**Your instructions**
Render the records as a numbered list, from the first line through the line with "pechi-d@mail.ru", including both ends and leaving out blank lines.

── Supplied entries

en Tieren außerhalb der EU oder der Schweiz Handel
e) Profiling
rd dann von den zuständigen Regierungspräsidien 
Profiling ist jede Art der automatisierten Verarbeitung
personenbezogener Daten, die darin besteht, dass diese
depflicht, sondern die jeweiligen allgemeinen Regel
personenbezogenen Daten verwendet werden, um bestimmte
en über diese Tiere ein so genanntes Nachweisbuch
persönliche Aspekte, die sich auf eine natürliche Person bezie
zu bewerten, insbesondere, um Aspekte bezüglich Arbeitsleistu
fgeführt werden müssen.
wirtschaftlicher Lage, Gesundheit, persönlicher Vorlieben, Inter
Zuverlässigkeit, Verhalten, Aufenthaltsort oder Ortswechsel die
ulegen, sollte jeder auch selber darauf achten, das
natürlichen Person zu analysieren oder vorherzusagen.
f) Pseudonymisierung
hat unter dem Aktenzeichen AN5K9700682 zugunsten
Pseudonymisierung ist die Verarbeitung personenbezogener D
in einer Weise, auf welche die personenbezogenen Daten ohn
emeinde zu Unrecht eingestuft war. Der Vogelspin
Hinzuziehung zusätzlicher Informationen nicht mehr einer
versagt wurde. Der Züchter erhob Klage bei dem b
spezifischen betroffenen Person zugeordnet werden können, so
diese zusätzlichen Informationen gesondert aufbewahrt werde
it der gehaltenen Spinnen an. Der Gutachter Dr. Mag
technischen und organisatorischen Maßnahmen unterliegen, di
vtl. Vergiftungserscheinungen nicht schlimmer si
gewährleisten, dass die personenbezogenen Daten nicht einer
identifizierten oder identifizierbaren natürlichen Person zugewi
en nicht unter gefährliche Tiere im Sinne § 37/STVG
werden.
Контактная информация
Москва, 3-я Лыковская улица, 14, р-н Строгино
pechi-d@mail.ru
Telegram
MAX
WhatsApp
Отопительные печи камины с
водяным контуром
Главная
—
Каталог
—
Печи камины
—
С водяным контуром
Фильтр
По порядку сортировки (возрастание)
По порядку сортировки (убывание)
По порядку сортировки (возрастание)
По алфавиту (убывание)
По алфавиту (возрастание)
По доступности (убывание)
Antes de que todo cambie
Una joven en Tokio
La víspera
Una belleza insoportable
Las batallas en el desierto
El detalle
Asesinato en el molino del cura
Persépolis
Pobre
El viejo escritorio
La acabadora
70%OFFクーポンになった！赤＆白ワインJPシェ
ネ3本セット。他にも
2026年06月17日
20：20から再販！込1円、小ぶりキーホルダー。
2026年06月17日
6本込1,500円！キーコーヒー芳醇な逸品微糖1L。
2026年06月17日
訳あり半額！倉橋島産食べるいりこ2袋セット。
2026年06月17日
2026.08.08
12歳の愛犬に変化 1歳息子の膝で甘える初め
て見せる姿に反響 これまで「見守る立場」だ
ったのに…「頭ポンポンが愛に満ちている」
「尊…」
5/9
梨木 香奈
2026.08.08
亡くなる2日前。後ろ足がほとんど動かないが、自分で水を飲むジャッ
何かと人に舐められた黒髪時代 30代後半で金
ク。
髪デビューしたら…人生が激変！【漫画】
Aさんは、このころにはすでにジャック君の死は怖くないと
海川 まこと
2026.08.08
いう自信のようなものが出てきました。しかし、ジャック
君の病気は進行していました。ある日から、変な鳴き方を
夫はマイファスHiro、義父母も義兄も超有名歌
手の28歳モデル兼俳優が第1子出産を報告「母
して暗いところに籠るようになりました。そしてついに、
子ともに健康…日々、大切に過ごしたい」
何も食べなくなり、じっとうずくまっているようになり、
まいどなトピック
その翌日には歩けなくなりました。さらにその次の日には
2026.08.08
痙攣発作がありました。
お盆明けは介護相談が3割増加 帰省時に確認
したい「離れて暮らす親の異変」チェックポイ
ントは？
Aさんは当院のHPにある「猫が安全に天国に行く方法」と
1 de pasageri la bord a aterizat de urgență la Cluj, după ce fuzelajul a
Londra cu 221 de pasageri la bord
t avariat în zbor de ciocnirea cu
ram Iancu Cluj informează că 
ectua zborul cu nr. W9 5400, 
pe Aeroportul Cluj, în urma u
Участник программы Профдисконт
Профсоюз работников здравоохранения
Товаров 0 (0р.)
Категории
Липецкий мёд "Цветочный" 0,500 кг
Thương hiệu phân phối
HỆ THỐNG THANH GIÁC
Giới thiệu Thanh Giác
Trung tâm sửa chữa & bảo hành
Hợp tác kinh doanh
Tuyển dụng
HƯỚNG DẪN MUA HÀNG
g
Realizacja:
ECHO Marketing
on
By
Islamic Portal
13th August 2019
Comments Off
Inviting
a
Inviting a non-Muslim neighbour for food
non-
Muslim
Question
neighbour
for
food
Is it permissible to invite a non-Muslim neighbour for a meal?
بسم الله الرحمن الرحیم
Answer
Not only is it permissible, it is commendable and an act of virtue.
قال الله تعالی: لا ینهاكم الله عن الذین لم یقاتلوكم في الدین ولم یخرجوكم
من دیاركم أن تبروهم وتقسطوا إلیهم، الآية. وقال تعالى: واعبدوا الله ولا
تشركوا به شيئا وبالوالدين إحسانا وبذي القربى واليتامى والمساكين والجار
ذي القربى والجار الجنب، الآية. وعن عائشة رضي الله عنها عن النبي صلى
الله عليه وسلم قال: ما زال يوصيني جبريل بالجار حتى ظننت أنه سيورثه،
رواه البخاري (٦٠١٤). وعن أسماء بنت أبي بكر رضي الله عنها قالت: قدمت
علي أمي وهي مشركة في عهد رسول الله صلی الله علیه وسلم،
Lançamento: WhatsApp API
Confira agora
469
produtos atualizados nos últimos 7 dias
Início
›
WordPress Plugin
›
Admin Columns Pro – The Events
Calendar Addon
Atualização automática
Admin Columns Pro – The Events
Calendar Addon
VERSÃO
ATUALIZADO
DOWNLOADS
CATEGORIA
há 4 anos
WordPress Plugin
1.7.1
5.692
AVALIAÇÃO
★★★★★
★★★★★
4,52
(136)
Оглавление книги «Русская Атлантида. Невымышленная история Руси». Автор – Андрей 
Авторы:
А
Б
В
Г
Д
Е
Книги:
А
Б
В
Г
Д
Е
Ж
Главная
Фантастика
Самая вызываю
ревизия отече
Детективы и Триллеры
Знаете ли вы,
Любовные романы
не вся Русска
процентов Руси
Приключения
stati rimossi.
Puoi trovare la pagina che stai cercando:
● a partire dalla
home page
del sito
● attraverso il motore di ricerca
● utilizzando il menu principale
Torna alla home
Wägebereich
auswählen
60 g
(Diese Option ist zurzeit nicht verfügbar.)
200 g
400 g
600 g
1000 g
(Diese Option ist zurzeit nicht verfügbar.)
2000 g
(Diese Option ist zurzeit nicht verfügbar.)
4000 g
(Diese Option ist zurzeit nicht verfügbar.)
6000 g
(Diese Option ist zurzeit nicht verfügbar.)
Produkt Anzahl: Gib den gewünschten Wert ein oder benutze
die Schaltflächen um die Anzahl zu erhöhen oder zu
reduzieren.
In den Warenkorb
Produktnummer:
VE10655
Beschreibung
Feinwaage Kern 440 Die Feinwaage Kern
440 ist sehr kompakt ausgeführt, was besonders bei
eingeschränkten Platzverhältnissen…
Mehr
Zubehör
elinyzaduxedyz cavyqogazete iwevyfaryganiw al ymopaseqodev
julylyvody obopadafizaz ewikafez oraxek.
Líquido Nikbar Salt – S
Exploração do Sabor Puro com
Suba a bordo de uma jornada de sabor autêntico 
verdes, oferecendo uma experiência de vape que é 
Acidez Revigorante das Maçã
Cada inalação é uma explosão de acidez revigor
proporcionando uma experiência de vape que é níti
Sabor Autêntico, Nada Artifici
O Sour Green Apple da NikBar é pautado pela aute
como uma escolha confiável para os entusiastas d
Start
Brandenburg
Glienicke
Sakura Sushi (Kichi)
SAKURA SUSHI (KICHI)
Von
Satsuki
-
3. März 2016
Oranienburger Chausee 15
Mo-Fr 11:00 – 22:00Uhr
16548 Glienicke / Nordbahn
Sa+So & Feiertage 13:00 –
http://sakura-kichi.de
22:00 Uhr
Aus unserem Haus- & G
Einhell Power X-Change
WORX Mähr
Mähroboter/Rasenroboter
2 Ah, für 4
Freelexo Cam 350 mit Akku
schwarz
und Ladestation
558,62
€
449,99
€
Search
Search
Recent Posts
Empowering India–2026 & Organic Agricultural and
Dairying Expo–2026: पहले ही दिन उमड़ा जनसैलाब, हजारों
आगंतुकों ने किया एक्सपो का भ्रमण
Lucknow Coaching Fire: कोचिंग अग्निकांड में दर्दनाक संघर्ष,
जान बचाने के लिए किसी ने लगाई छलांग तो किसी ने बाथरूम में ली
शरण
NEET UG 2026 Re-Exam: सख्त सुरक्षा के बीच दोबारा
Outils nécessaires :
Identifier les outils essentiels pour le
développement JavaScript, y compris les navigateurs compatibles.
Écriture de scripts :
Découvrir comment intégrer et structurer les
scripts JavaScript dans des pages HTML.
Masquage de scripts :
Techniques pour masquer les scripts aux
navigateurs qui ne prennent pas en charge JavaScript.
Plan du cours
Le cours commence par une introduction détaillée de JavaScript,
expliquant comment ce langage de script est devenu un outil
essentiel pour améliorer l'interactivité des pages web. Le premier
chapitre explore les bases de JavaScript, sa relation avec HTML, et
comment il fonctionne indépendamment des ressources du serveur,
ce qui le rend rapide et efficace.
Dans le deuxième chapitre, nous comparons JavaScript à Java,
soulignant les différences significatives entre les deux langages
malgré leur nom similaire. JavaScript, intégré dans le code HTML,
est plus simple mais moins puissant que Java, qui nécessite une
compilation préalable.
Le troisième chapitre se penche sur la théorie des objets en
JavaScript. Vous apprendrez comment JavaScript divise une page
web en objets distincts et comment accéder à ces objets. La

────

**Completed exercise**
1. en Tieren außerhalb der EU oder der Schweiz Handel
2. e) Profiling
3. rd dann von den zuständigen Regierungspräsidien 
4. Profiling ist jede Art der automatisierten Verarbeitung
5. personenbezogener Daten, die darin besteht, dass diese
6. depflicht, sondern die jeweiligen allgemeinen Regel
7. personenbezogenen Daten verwendet werden, um bestimmte
8. en über diese Tiere ein so genanntes Nachweisbuch
9. persönliche Aspekte, die sich auf eine natürliche Person bezie
10. zu bewerten, insbesondere, um Aspekte bezüglich Arbeitsleistu
11. fgeführt werden müssen.
12. wirtschaftlicher Lage, Gesundheit, persönlicher Vorlieben, Inter
13. Zuverlässigkeit, Verhalten, Aufenthaltsort oder Ortswechsel die
14. ulegen, sollte jeder auch selber darauf achten, das
15. natürlichen Person zu analysieren oder vorherzusagen.
16. f) Pseudonymisierung
17. hat unter dem Aktenzeichen AN5K9700682 zugunsten
18. Pseudonymisierung ist die Verarbeitung personenbezogener D
19. in einer Weise, auf welche die personenbezogenen Daten ohn
20. emeinde zu Unrecht eingestuft war. Der Vogelspin
21. Hinzuziehung zusätzlicher Informationen nicht mehr einer
22. versagt wurde. Der Züchter erhob Klage bei dem b
23. spezifischen betroffenen Person zugeordnet werden können, so
24. diese zusätzlichen Informationen gesondert aufbewahrt werde
25. it der gehaltenen Spinnen an. Der Gutachter Dr. Mag
26. technischen und organisatorischen Maßnahmen unterliegen, di
27. vtl. Vergiftungserscheinungen nicht schlimmer si
28. gewährleisten, dass die personenbezogenen Daten nicht einer
29. identifizierten oder identifizierbaren natürlichen Person zugewi
30. en nicht unter gefährliche Tiere im Sinne § 37/STVG
31. werden.
32. Контактная информация
33. Москва, 3-я Лыковская улица, 14, р-н Строгино
34. pechi-d@mail.ru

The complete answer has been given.